**Exercise details**
Read through the data and report every line in which the word "mouse" occurs.

++++++++

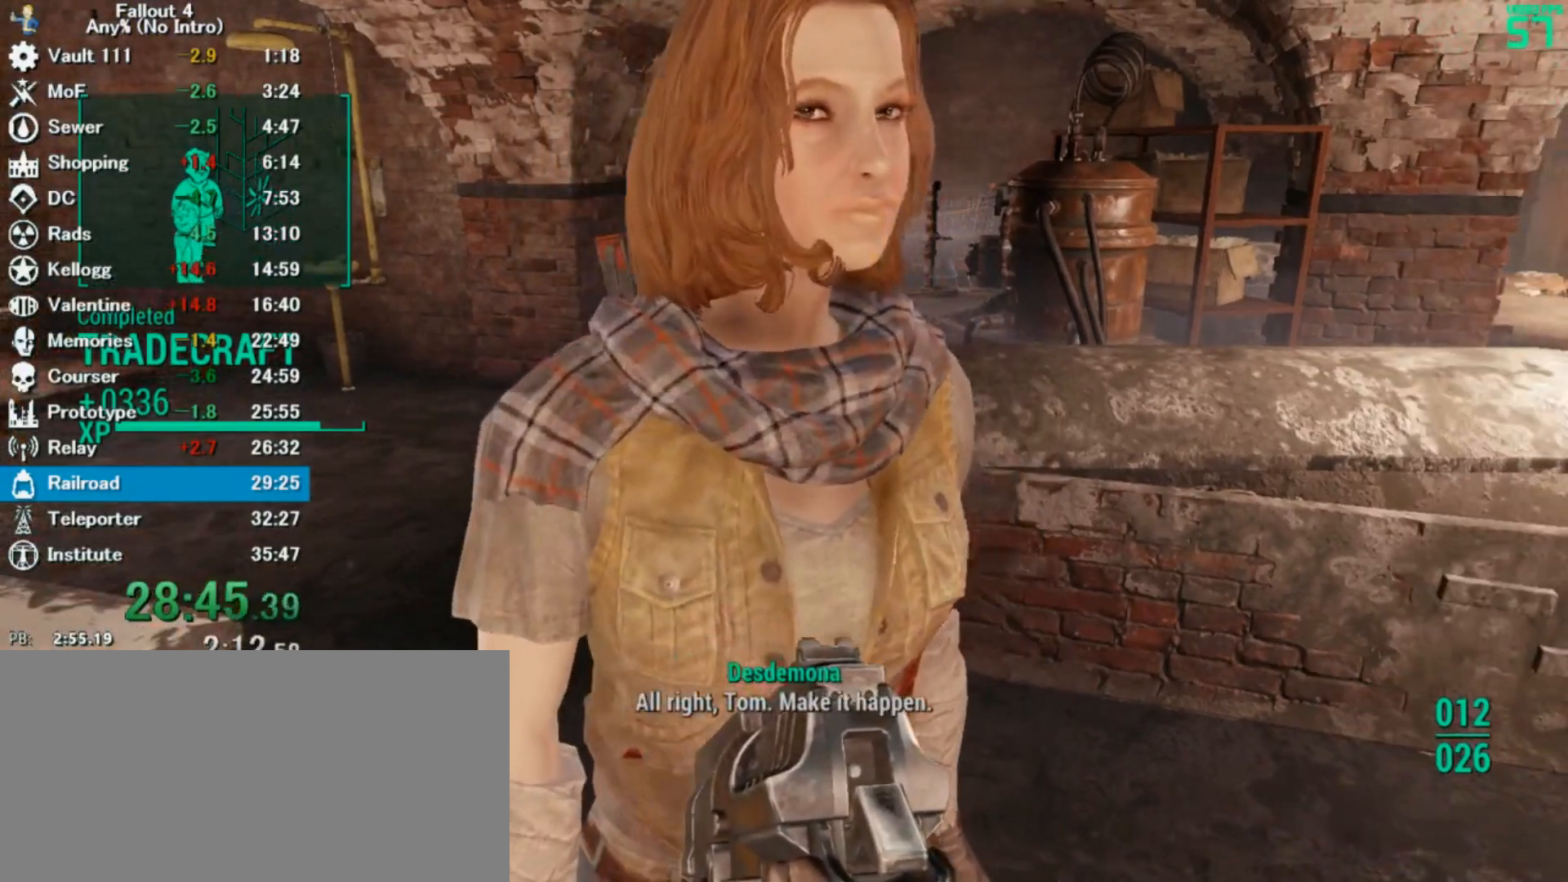
{"keys": [], "mouse": [], "events": [[33, "4", "down"], [133, "4", "up"], [200, "4", "down"], [267, "4", "up"], [333, "4", "down"], [367, "4", "up"], [467, "4", "down"], [500, "4", "up"]]}
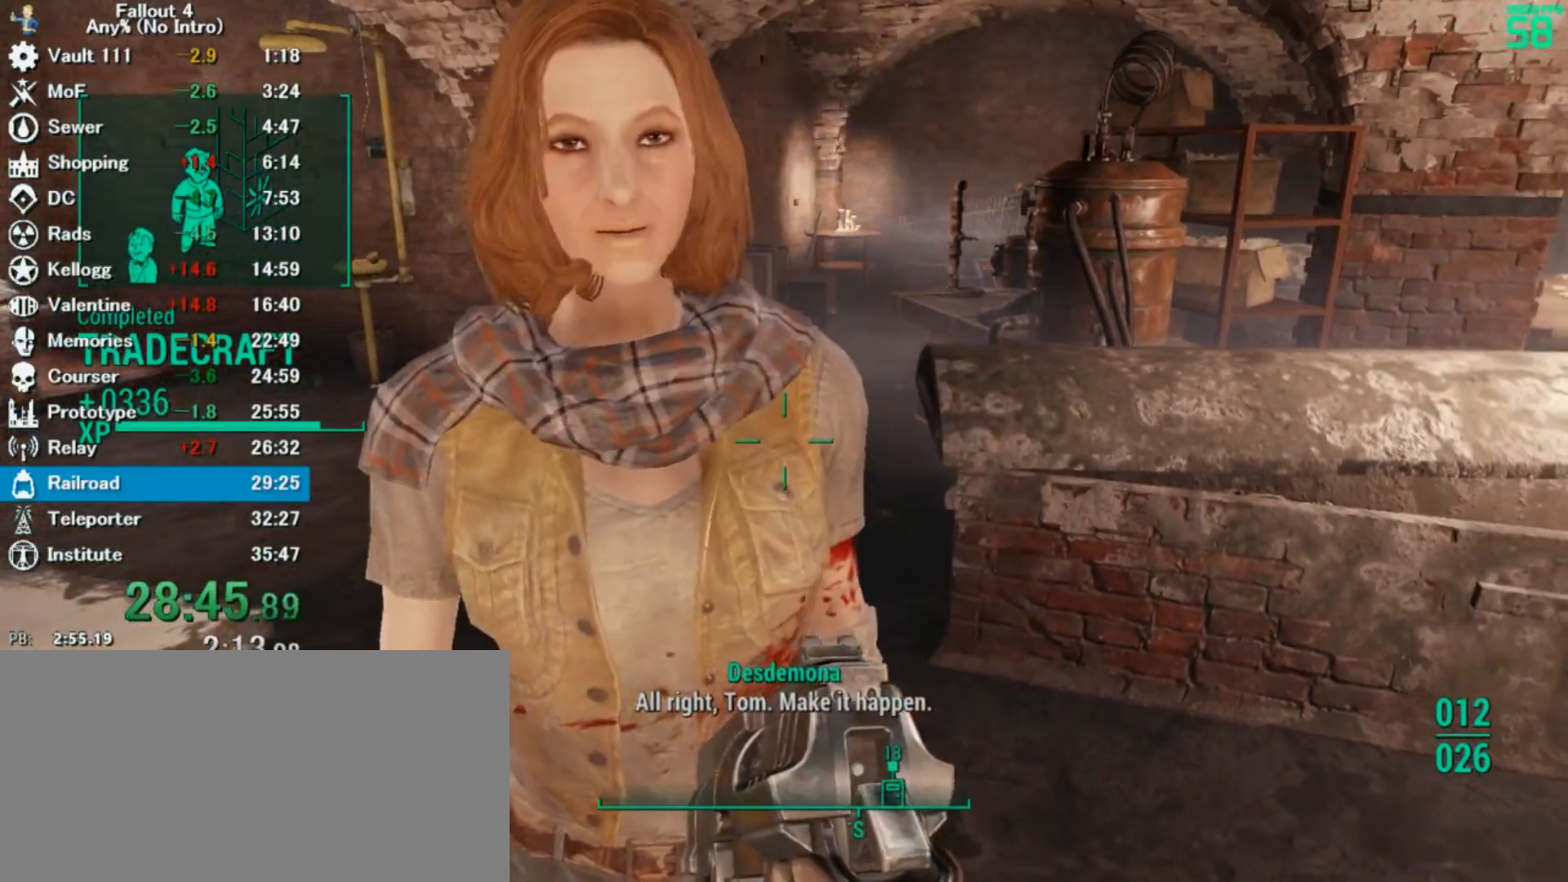
{"keys": [], "mouse": [], "events": [[100, "4", "down"], [200, "4", "up"], [267, "4", "down"], [333, "4", "up"]]}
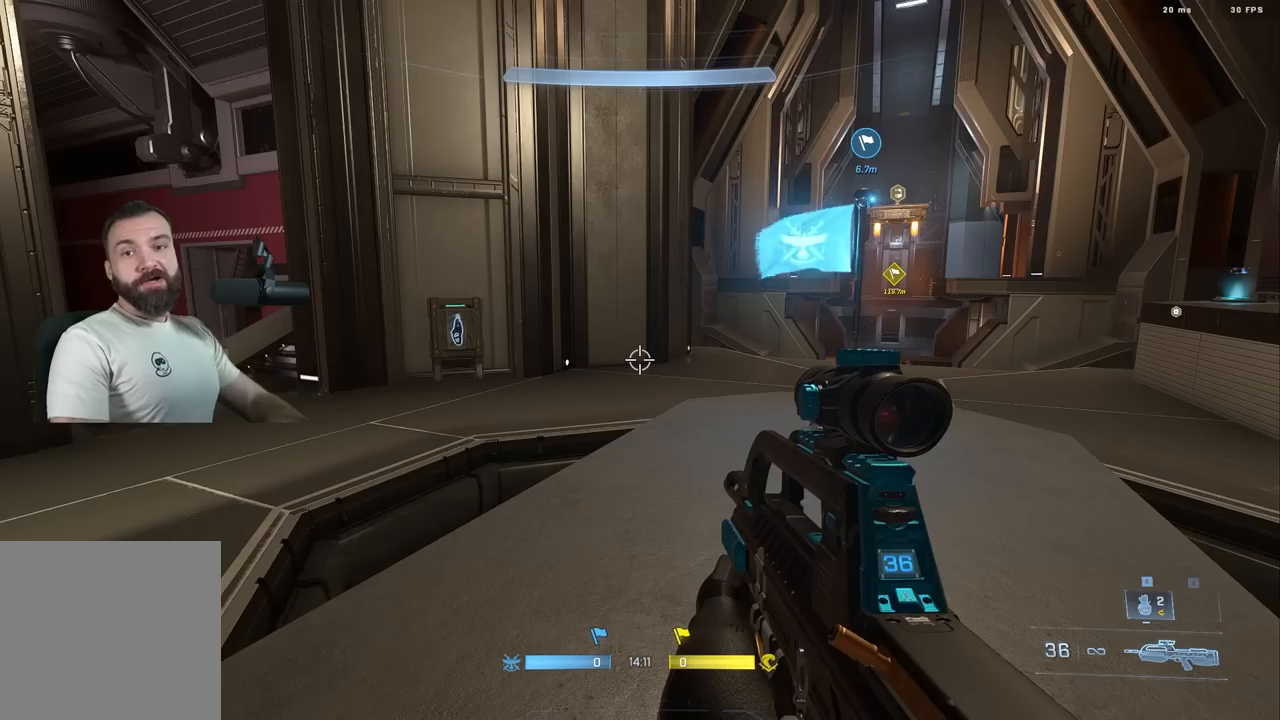
Gameplay with a controller (Xbox layout); each line is a JSON object with the inputs held at the frame after it. "events" lists button and stick changes between this image and that frame as [ms after this image, input, new state], when the widget could be followed in between.
{"buttons": [], "left_stick": "center", "right_stick": "center", "events": []}
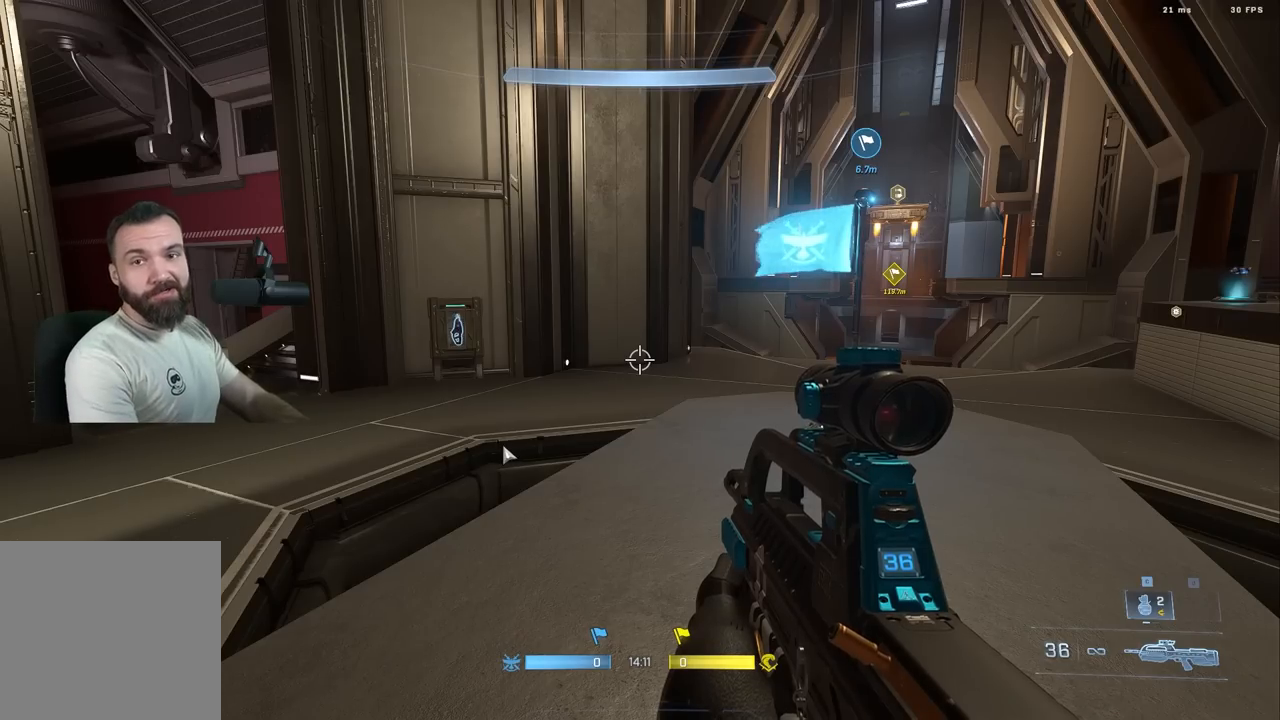
{"buttons": [], "left_stick": "center", "right_stick": "center", "events": []}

++++++++

**Result for this task**
{"keys": [], "mouse": [], "events": [[33, "4", "down"], [133, "4", "up"], [200, "4", "down"], [267, "4", "up"], [333, "4", "down"], [367, "4", "up"], [467, "4", "down"], [500, "4", "up"]]}
{"keys": [], "mouse": [], "events": [[100, "4", "down"], [200, "4", "up"], [267, "4", "down"], [333, "4", "up"]]}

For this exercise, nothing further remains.